Myth 8: Backpacking is only for poor people and it involves being miserly and strict with your expenses while travelling:

I have heard this from so many people, especially from our country that it leaves me wondering how they seem to assume a person’s financial background from their style of travel. This is again a deep-rooted myth that needs to be busted because it does not matter how deep your pockets are. What matters is if you are the kind that wants to explore more options while travelling and are willing to go the extra mile to make your family experience something different. Are you are the kind that wants to break away from the luxury hotel stays, taxis and concierge services once in a while to enjoy the experience of travelling like a local, meeting fellow travellers, and immersing yourself in a particular place?
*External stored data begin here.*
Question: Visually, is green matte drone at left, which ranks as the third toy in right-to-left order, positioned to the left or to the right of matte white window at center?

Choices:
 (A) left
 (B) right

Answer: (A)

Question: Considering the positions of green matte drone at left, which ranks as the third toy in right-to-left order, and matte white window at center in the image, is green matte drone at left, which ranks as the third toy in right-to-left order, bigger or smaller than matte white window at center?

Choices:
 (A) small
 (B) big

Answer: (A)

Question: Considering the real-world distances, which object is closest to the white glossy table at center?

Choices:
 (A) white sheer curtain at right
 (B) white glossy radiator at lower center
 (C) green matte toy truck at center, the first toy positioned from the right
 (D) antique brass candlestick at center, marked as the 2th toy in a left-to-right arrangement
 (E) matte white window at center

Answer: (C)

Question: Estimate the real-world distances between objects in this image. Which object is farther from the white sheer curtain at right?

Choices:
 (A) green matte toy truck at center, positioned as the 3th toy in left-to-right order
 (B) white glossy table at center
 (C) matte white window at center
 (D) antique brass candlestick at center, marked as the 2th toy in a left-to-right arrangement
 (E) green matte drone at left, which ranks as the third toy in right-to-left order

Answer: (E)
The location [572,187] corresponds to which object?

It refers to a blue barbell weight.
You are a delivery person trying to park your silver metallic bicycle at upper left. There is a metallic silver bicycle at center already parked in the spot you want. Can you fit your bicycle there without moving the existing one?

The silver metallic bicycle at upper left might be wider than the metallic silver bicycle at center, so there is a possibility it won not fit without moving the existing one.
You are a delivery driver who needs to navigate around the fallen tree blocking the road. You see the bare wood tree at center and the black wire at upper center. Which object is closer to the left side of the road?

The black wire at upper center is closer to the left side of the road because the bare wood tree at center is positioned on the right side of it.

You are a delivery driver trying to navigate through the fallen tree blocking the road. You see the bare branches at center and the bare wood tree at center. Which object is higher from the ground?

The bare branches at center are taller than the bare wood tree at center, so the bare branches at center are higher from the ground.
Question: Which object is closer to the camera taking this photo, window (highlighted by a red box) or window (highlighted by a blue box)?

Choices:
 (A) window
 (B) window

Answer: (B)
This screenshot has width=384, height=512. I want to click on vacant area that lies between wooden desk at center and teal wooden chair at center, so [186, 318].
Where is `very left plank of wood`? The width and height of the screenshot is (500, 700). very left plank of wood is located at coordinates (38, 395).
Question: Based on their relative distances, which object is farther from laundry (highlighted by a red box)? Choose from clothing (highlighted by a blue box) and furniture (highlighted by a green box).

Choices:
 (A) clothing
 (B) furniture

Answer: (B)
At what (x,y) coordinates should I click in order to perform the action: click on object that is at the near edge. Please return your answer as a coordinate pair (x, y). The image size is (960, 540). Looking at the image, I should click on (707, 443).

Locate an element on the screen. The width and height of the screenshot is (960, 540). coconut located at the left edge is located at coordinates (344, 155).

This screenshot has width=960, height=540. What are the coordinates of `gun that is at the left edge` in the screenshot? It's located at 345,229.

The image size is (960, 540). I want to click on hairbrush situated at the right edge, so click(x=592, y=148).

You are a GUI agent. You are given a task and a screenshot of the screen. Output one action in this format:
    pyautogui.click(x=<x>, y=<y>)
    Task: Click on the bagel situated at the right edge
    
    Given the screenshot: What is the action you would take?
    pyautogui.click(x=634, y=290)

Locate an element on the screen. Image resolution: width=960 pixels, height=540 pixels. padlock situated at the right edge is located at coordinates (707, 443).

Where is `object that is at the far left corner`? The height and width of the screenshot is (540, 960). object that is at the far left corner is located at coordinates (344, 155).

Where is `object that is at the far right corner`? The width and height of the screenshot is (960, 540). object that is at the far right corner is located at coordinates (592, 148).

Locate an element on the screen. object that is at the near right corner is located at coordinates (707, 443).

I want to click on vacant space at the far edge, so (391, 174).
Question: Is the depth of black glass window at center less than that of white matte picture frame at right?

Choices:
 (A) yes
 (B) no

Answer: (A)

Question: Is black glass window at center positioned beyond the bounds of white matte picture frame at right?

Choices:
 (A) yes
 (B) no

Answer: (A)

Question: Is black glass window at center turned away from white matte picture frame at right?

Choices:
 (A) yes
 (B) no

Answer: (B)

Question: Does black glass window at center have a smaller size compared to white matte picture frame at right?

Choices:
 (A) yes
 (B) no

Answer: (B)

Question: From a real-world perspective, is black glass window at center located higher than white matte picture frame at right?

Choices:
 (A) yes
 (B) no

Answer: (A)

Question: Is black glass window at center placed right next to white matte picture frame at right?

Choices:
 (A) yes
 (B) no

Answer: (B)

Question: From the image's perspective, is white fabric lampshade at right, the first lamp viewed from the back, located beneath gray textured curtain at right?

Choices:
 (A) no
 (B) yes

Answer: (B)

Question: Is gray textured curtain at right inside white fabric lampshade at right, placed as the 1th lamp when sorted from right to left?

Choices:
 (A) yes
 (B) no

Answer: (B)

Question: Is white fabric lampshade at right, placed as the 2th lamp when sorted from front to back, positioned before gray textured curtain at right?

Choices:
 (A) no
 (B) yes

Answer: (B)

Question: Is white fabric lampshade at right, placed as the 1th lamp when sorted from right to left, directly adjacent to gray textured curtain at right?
If the answer is yes, then backpacking once in a while can turn out to be an extremely enjoyable experience for you. Maybe you can choose to dine at a really fancy place while you are backpacking, or enjoy an overpriced museum or theme park during the same trip.

Why not indulge in experiences that make you more culturally aware, and make you more accepting of people from all backgrounds across the world? You will definitely come out feeling richer after the trip.

These are some of the common myths that I hope I have busted with this piece. Enjoy the upcoming holiday season and remember to embrace the beauty of travel with your families!